When I try to run uwsgi --ini uwsgi.ini, this is the error I get

[uWSGI] getting INI configuration from uwsgi.ini
*** Starting uWSGI 2.0.12 (64bit) on [Thu Feb 18 00:18:25 2016] ***
compiled with version: 4.8.3 20140911 (Red Hat 4.8.3-9) on 01 February 2016 04:17:11
os: Linux-4.1.13-19.31.amzn1.x86_64 #1 SMP Wed Jan 20 00:25:47 UTC 2016
nodename: ip-10-200-1-89
machine: x86_64
clock source: unix
detected number of CPU cores: 1
current working directory: /home/ec2-user
detected binary path: /usr/local/bin/uwsgi
!!! no internal routing support, rebuild with pcre support !!!
chdir() to /mnt/django/project/awssite
chdir(): Permission denied [core/uwsgi.c line 2586]
chdir(): Permission denied [core/uwsgi.c line 1608]

Note: When I added my logged in user to djangouser group, uwsgi --ini uwsgi.ini ran fine and I was able to load the django pages.

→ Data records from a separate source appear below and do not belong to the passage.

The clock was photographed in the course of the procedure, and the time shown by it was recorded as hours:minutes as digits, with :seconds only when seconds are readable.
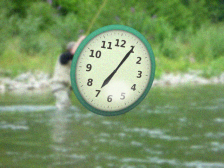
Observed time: 7:05
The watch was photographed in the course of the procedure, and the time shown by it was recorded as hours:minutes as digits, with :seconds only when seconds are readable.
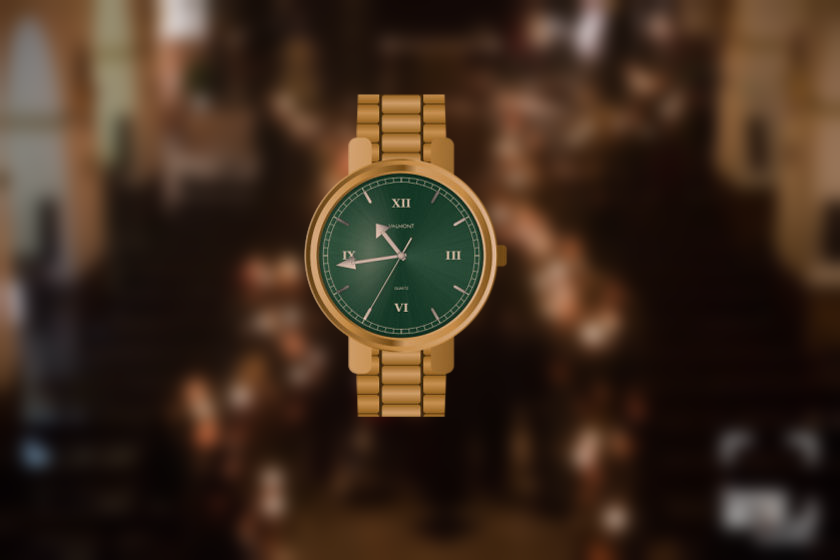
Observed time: 10:43:35
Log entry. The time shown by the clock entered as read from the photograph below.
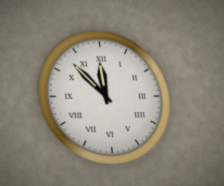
11:53
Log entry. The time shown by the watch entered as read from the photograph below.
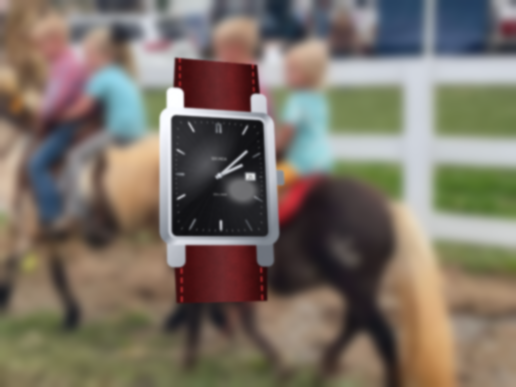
2:08
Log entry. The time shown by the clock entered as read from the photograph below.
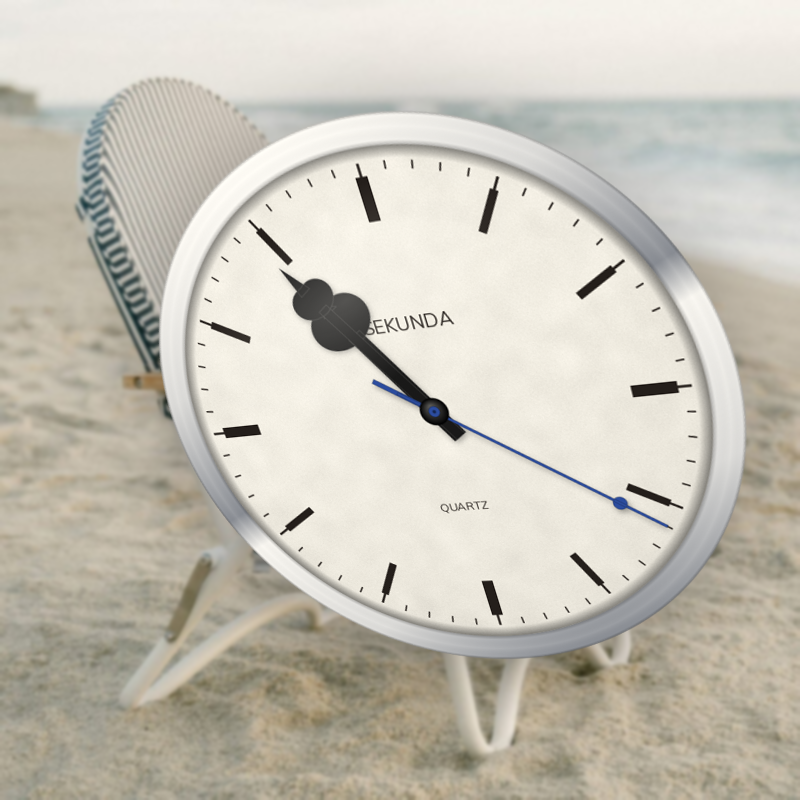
10:54:21
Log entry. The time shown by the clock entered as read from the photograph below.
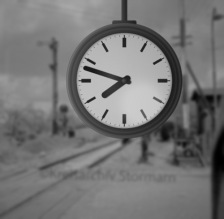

I'm not sure where else to add permissions to allow this to work. Adding sudo chown-socket=djangouser:djangouser in uwsgi.ini didn't work either.

I appreciate the help :)

Gd answered 18/2, 2016 at 0:31 Comment(0)
E
4

If you want to run uWSGI as particular user, there are only 2 options:

  1. run uWSGI server directly from this user
  2. run uWSGI as root and add uid and gid options.
Extraterrestrial answered 18/2, 2016 at 0:36 Comment(0)
D
3

You can create a user and set the uid/gid properties in your uwsgi ini file.

[uwsgi] ... uid=myuser gid=mygroup

I tested this with uwsgi version 2.0.12-debian and it worked for a simple cgi app using a python3 virtualenv.